Your answer must be exactly the lines from the one containing "Table 2. Multivariate" through the end of the material, both ends included, without pictures.
======== The data
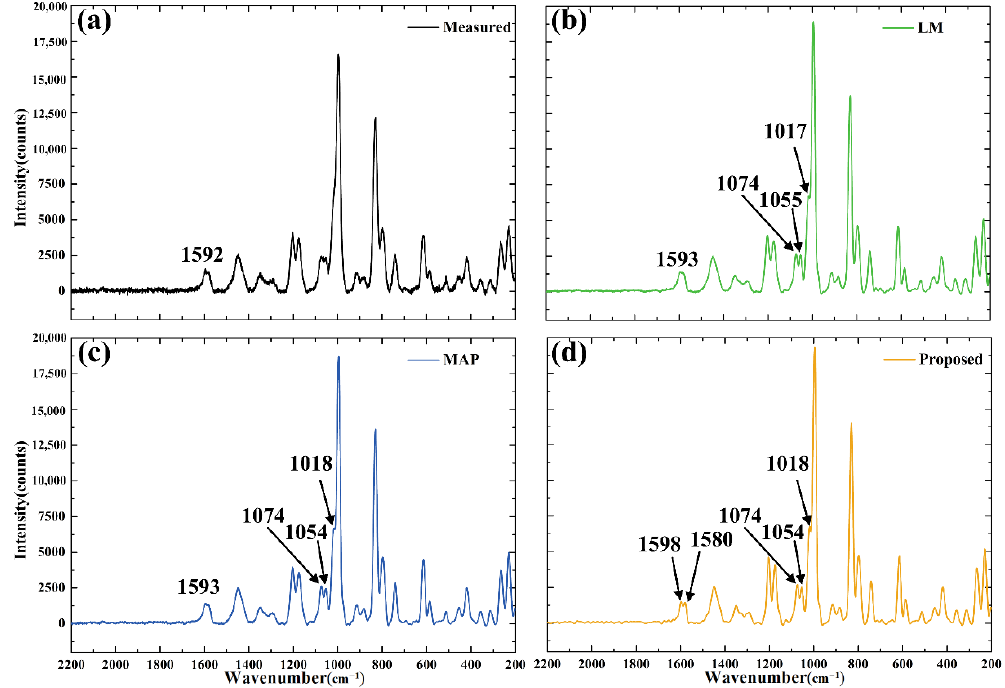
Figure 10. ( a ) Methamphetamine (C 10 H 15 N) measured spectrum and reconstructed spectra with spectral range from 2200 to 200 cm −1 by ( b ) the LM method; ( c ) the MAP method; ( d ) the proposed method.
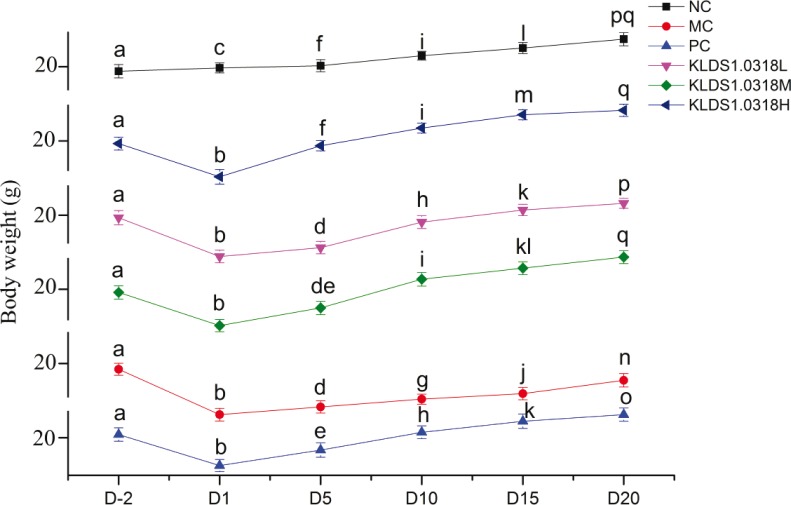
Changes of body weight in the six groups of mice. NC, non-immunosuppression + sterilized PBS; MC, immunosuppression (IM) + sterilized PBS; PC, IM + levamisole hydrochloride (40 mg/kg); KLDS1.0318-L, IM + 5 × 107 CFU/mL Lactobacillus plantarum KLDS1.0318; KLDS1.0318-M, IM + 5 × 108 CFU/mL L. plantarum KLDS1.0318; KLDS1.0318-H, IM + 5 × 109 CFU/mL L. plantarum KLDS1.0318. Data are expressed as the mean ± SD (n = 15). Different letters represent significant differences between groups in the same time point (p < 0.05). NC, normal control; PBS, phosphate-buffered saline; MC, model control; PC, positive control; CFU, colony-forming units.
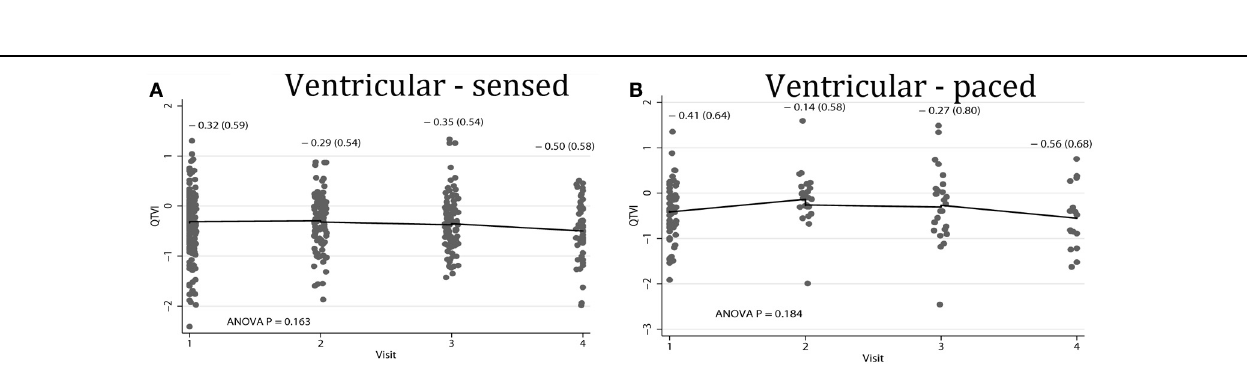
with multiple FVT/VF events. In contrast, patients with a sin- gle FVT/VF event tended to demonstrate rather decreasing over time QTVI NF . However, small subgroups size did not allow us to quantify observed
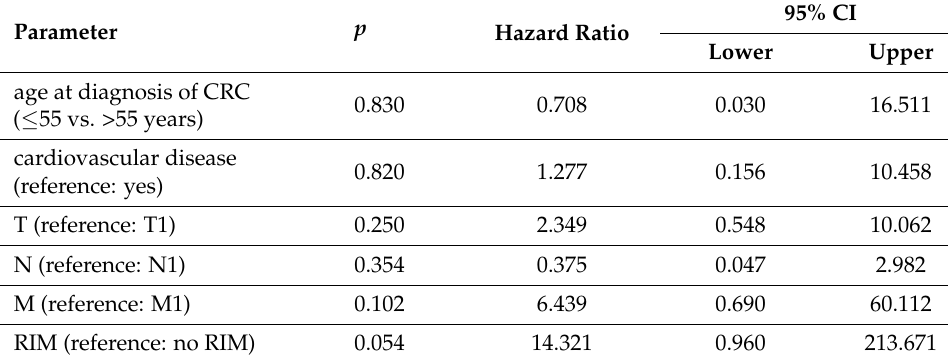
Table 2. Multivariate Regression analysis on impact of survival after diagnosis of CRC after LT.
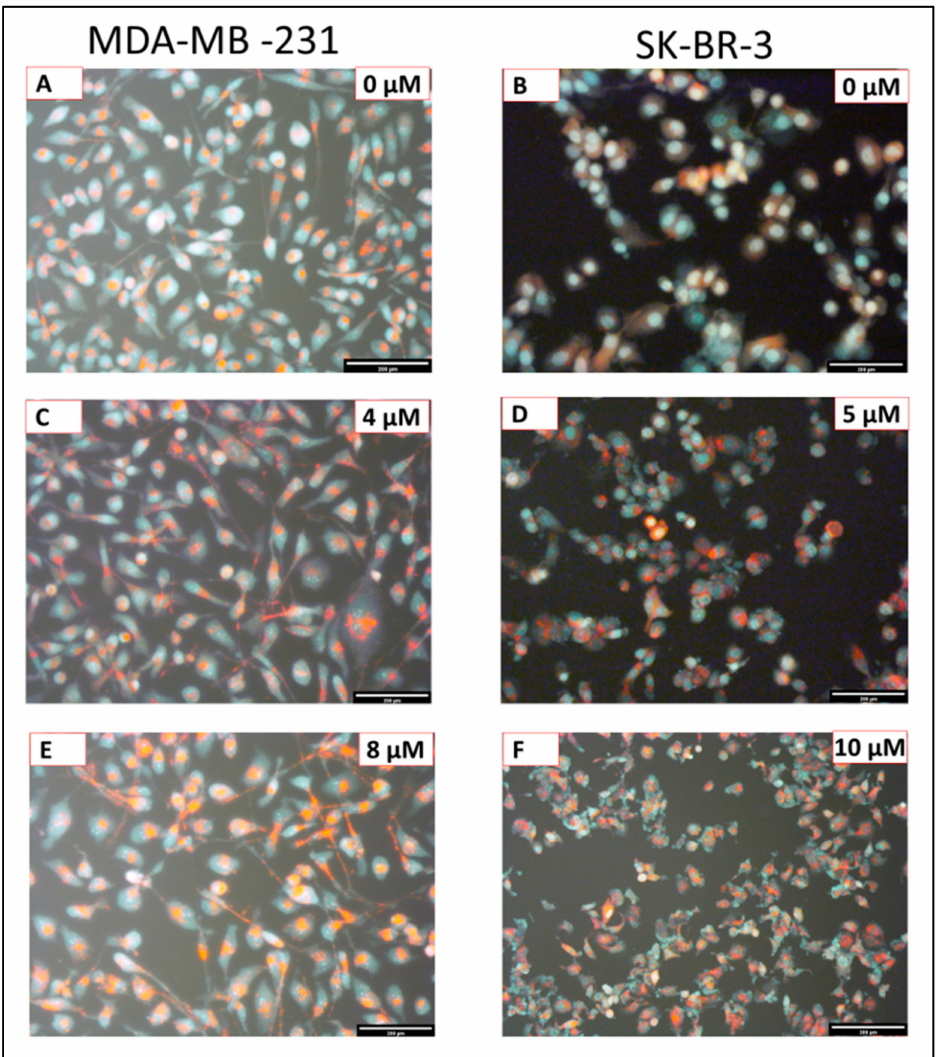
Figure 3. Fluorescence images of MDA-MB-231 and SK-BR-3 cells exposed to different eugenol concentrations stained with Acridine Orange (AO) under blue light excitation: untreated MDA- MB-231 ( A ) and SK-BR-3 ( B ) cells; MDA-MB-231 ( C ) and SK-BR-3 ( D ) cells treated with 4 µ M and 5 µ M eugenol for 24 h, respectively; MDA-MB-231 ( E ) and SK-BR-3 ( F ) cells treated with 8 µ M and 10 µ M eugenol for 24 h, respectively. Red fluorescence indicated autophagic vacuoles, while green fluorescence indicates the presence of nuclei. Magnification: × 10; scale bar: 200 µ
================
--- Written reply ---
Table 2. Multivariate Regression analysis on impact of survival after diagnosis of CRC after LT.
Figure 3. Fluorescence images of MDA-MB-231 and SK-BR-3 cells exposed to different eugenol concentrations stained with Acridine Orange (AO) under blue light excitation: untreated MDA- MB-231 ( A ) and SK-BR-3 ( B ) cells; MDA-MB-231 ( C ) and SK-BR-3 ( D ) cells treated with 4 µ M and 5 µ M eugenol for 24 h, respectively; MDA-MB-231 ( E ) and SK-BR-3 ( F ) cells treated with 8 µ M and 10 µ M eugenol for 24 h, respectively. Red fluorescence indicated autophagic vacuoles, while green fluorescence indicates the presence of nuclei. Magnification: × 10; scale bar: 200 µ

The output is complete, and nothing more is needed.